INSTRUCTION: Retype word for word the first line of the listing and each line after it up to the line with "de forma gratuita", with the pictures taken out.

MATERIAL FOR THE TASK:

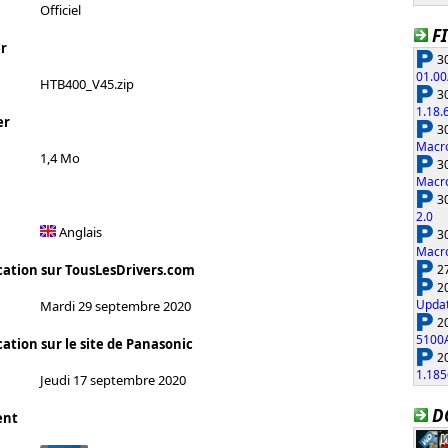
Officiel
F
r
30
01.00
HTB400_V45.zip
30
1.18.
er
30
Macro
1,4 Mo
30
Macro
30
2.0
Anglais
30
Macro
27
cation sur TousLesDrivers.com
20
Updat
Mardi 29 septembre 2020
20
5100
ation sur le site de Panasonic
20
1.185
Jeudi 17 septembre 2020
D
ent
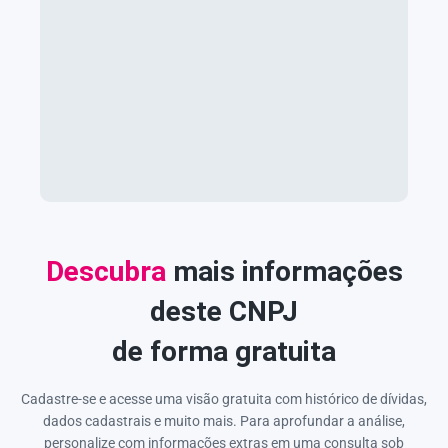
Descubra
mais informações
deste CNPJ
de forma gratuita
Cadastre-se e acesse uma visão gratuita com histórico de dívidas,
dados cadastrais e muito mais. Para aprofundar a análise,
personalize com informações extras em uma consulta sob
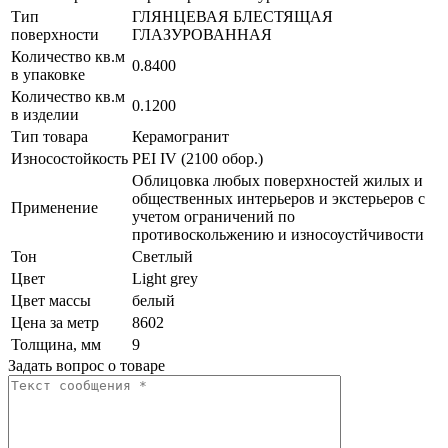
Тип
ГЛЯНЦЕВАЯ БЛЕСТЯЩАЯ
поверхности
ГЛАЗУРОВАННАЯ
Количество кв.м
0.8400
в упаковке
Количество кв.м
0.1200
в изделии
Тип товара
Керамогранит
Износостойкость
PEI IV (2100 обор.)
Облицовка любых поверхностей жилых и
общественных интерьеров и экстерьеров с
Применение
учетом ограничений по
противоскольжению и износоустйчивости
Тон
Светлый
Цвет
Light grey
Цвет массы
белый
Цена за метр
8602
Толщина, мм
9
Задать вопрос о товаре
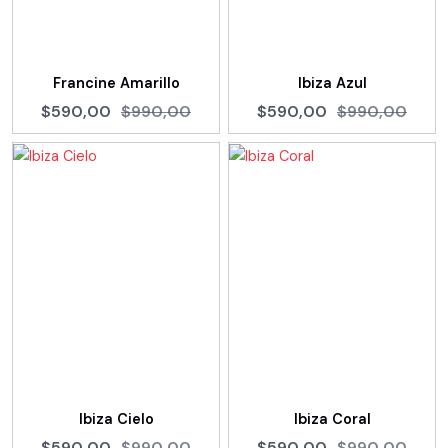
Francine Amarillo
Ibiza Azul
$590,00
$990,00
$590,00
$990,00
Ibiza Cielo
Ibiza Coral
$590,00
$990,00
$590,00
$990,00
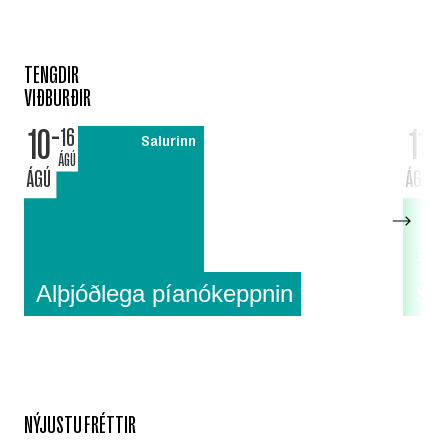
TENGDIR
VIÐBURÐIR
10
11
16
Salurinn
ÁGÚ
ÁGÚ
ÁGÚ
18:0
Alþjóðlega píanókeppnin
Su
NÝJUSTU FRÉTTIR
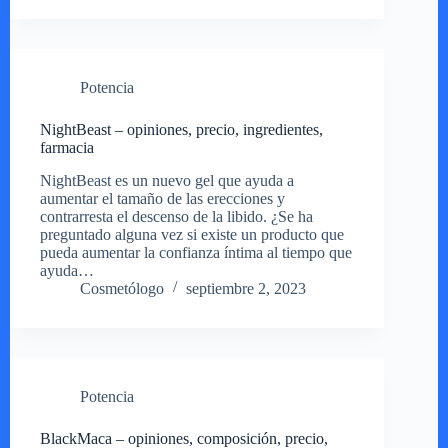
Potencia
NightBeast – opiniones, precio, ingredientes,
farmacia
NightBeast es un nuevo gel que ayuda a
aumentar el tamaño de las erecciones y
contrarresta el descenso de la libido. ¿Se ha
preguntado alguna vez si existe un producto que
pueda aumentar la confianza íntima al tiempo que
ayuda…
Cosmetólogo
septiembre 2, 2023
Potencia
BlackMaca – opiniones, composición, precio,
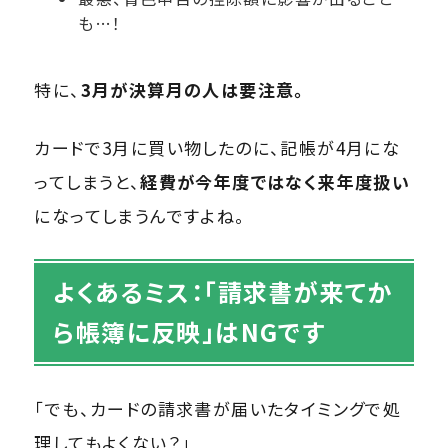
も…！
特に、
3月が決算月の人は要注意。
カードで3月に買い物したのに、記帳が4月にな
ってしまうと、
経費が今年度ではなく来年度扱い
になってしまうんですよね。
よくあるミス：「請求書が来てか
ら帳簿に反映」はNGです
「でも、カードの請求書が届いたタイミングで処
理してもよくない？」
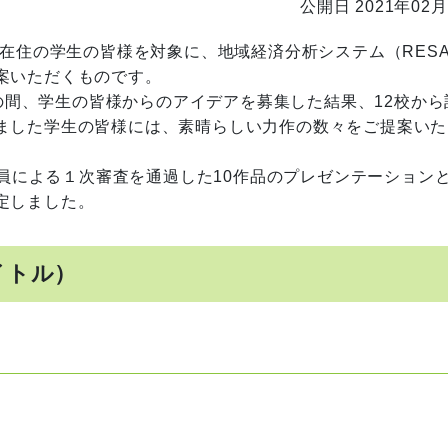
公開日 2021年02月
内在住の学生の皆様を対象に、地域経済分析システム（RESA
案いただくものです。
での間、学生の皆様からのアイデアを募集した結果、12校から
ました学生の皆様には、素晴らしい力作の数々をご提案いた
査員による１次審査を通過した10作品のプレゼンテーション
定しました。
イトル）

ANSWER AREA:
Officiel
F
r
30
01.00
HTB400_V45.zip
30
1.18.
er
30
Macro
1,4 Mo
30
Macro
30
2.0
Anglais
30
Macro
27
cation sur TousLesDrivers.com
20
Updat
Mardi 29 septembre 2020
20
5100
ation sur le site de Panasonic
20
1.185
Jeudi 17 septembre 2020
D
ent
Descubra
mais informações
deste CNPJ
de forma gratuita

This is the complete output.